Прибежище вынужденных переселиться из Константинополя греческих ученых, колыбель возрождения всех искусств, сегодняшнее место собраний Академии делла Круска, палаццо Рикарди переходит от Пьеро Подагрика к Лоренцо Великолепному, который удаляется туда после того, как чудом избегнул смерти от рук заговорщиков Пацци, и перед кончиной завещает его вместе с обширнейшими коллекциями драгоценных камней, античных камей, великолепного оружия и оригинальных рукописей другому Пьеро, которого назвали хотя и не Подагриком, зато Пьеро Трусом, Пьеро Простофилей, Пьеро Безумцем.
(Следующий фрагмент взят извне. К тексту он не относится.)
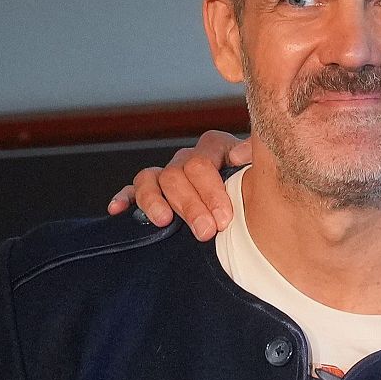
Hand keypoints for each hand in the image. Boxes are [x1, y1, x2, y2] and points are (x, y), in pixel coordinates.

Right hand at [106, 130, 251, 240]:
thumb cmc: (260, 187)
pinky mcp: (152, 191)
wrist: (257, 201)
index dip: (211, 191)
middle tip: (206, 231)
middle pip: (177, 175)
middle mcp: (188, 159)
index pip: (203, 162)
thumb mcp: (262, 170)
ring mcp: (168, 174)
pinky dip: (125, 198)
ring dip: (155, 201)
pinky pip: (132, 190)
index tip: (224, 218)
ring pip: (151, 179)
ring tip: (164, 222)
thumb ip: (254, 158)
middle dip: (191, 205)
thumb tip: (239, 157)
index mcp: (215, 148)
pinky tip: (117, 210)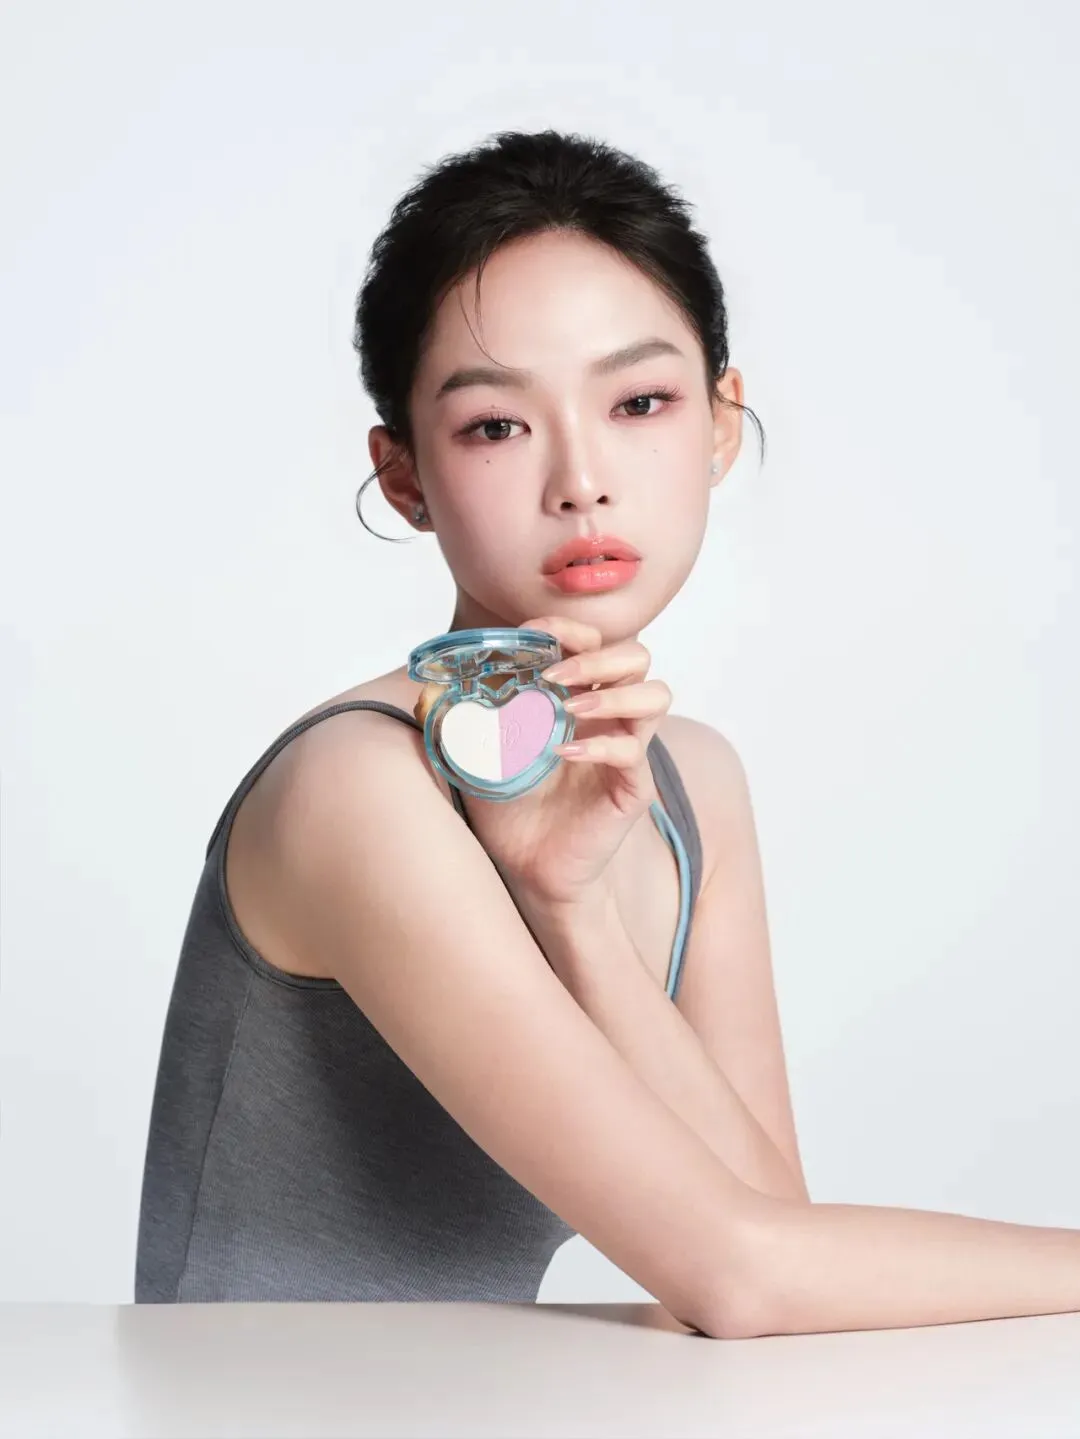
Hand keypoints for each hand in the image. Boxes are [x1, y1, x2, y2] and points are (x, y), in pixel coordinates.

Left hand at [417, 616, 672, 923]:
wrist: (526, 867)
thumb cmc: (511, 807)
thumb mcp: (479, 751)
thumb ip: (466, 717)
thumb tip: (429, 686)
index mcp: (578, 697)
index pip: (596, 641)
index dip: (569, 627)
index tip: (533, 634)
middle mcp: (609, 717)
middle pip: (636, 658)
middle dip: (597, 656)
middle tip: (554, 675)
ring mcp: (625, 750)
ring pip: (655, 695)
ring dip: (610, 694)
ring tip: (569, 709)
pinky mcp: (632, 787)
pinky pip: (632, 752)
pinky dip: (598, 747)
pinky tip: (561, 753)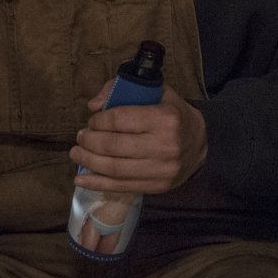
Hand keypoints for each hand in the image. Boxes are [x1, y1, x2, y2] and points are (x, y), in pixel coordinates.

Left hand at [70, 83, 206, 194]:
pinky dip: (97, 183)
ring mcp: (161, 170)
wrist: (201, 144)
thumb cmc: (174, 115)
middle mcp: (164, 146)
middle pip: (113, 146)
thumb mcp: (156, 92)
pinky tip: (80, 178)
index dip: (99, 121)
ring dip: (88, 161)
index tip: (92, 121)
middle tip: (81, 137)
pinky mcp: (157, 187)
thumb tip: (94, 105)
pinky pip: (120, 187)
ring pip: (114, 168)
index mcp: (165, 118)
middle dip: (89, 141)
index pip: (120, 120)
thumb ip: (122, 90)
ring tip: (76, 153)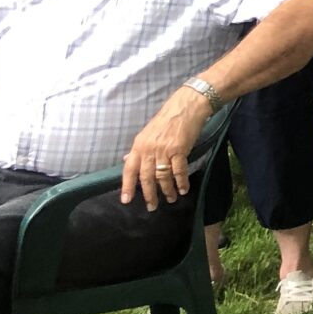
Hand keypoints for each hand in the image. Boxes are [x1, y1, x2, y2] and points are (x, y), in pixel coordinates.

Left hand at [120, 88, 210, 209]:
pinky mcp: (179, 150)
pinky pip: (179, 170)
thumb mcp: (147, 133)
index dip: (127, 186)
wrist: (186, 106)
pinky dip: (181, 182)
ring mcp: (164, 150)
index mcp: (139, 146)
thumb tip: (126, 160)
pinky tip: (183, 189)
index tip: (126, 200)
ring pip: (163, 176)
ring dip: (167, 190)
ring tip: (171, 199)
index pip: (129, 170)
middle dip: (149, 194)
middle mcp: (149, 149)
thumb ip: (138, 149)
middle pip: (146, 177)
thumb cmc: (167, 119)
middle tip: (152, 206)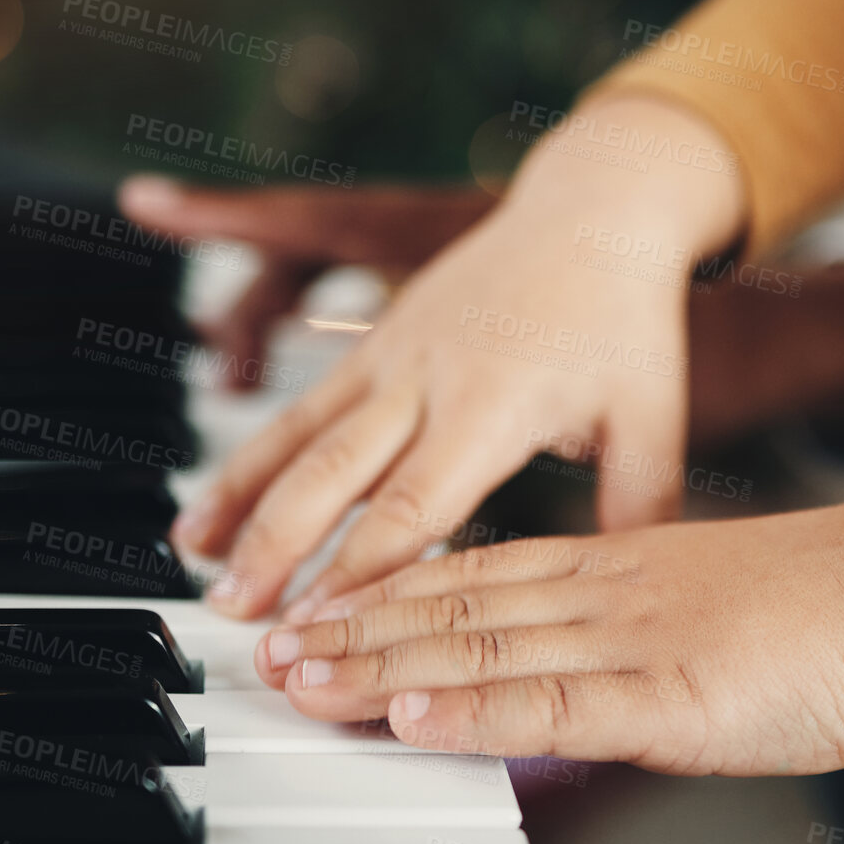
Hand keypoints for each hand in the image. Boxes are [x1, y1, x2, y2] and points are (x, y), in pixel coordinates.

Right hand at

Это он распахнул ворота Флоренции перед Карлом VIII, поднес ему ключи от Сарцаны, Пьетросанты, Пизы, Либрафаты, Ливорно и принял обязательство об уплате Республикой контрибуции в двести тысяч флоринов.
Итак, гигантский ствол выпустил до того могучие ветви, что соки в нем начали иссякать. Со смертью Лоренцо II, отца Екатерины Медичи, кровь Козимо Старого осталась только в жилах бастардов: побочного сына Джулиано II — кардинала Ипполито, отравленного в Итри; побочного сына Джулиано Старшего, заколотого кинжалами Пацци в соборе Санта Мария дель Фьоре, — Джулио, впоследствии ставшего Климентом VII; и, наконец, рожденного то ли от Джулиано, то ли от Климента VII, то ли от погонщика мулов — Алессандро, что был провозглашен герцогом Тосканы; его-то мы и видели на площади Санта Кроче во время одного из обычных его похождений.